In response, the new IR regulation contains a list of criteria that CMS or a carrier must meet to ensure the use of valid and reliable data when making an IR determination. Under the new IR regulation, when CMS or a DMERC collects data to make an IR determination, the regulation requires it to:
- Develop written guidelines for data collection and analysis.
- Ensure consistency in any survey to collect and analyze pricing data.
- Develop a consistent set of survey questions for requesting retail prices.
- Ensure that sampled prices fully represent the range of prices nationally.
- Consider the geographic distribution of Medicare beneficiaries.

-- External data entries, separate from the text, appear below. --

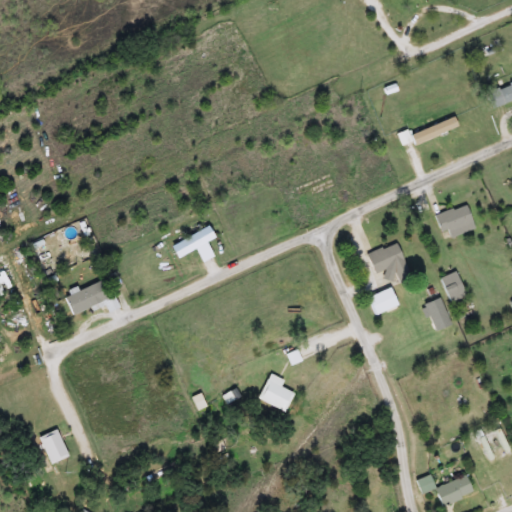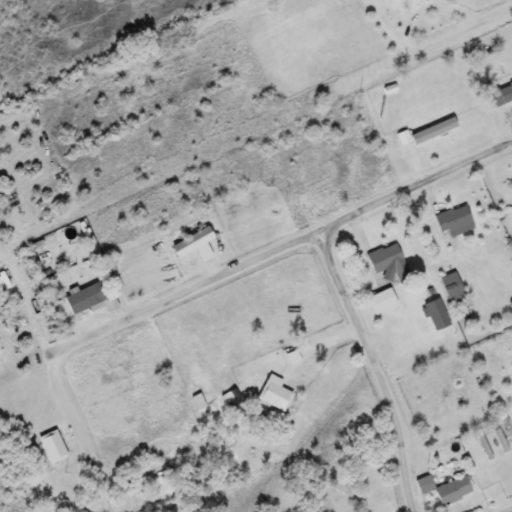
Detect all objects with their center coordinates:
road: (502, 14)
building: (498, 96)
building: (498, 97)
building: (431, 131)
building: (431, 132)
building: (453, 221)
building: (453, 222)
building: (386, 261)
building: (386, 262)
road: (230, 267)
building: (450, 288)
building: (450, 288)
building: (380, 301)
building: (380, 302)
road: (377, 366)
building: (273, 394)
building: (273, 395)
building: (50, 448)
building: (50, 448)
building: (443, 489)
building: (444, 490)
road: (507, 509)
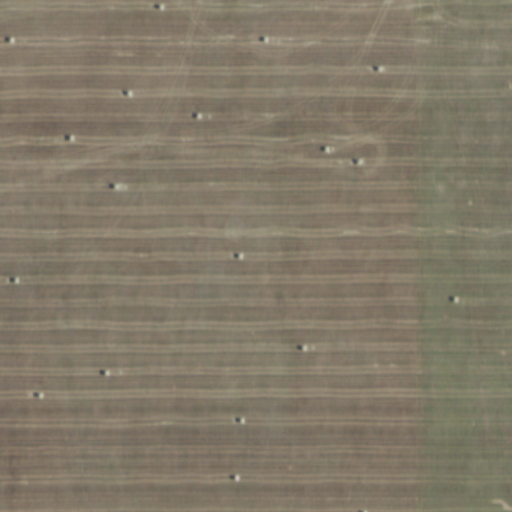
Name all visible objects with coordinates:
quarry: (255, 255)
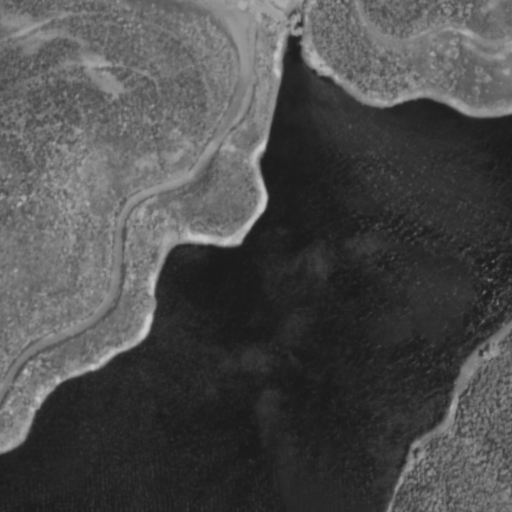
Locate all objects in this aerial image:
park: (202, 9)
road: (139, 200)
park: (455, 399)
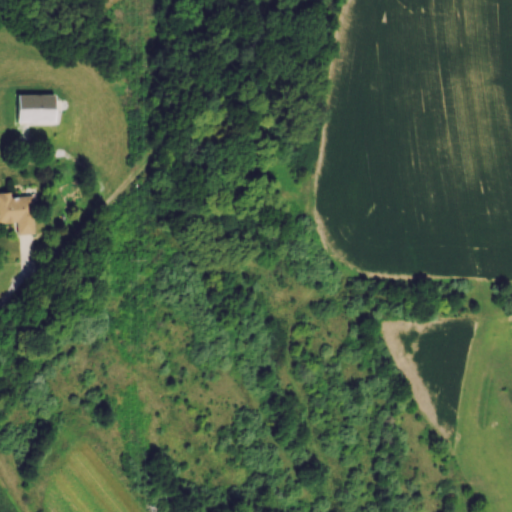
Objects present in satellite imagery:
building: (33, 107)
building: (16, 211)
power tower: (139, 260)
road: (21, 274)
crop: (6, 502)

- Consider relative price in the various localities to ensure that an appropriate mix of areas with high, medium, and low consumer prices was included.
- Consider criteria to define populous state, less populous state, urban area, and rural area.
- Consider a consistent approach in selecting retail outlets in chosen cities.
- Consider whether the distribution of sampled prices from localities surveyed is fully representative of the distribution of the US population.
- Consider the products generally used by beneficiaries and collect prices of these products.
- When using wholesale costs, consider the costs of the services necessary to furnish a product to beneficiaries.
However, CMS still defends its position that it is appropriate to use Veterans Administration (VA) prices as a benchmark to determine payment amounts. If the VA represents a wholesale acquisition cost, it is appropriate to impute a markup to make VA price comparable to a Medicare retail transaction, CMS states.
What is the future of IR? CMS likely will rely upon the DMERCs to collect data and propose IR reductions. The bigger questions are how many items the DMERCs will target at one time, how quickly they will issue a proposed IR reduction, and how sufficient the data used as a foundation for any IR reductions will be.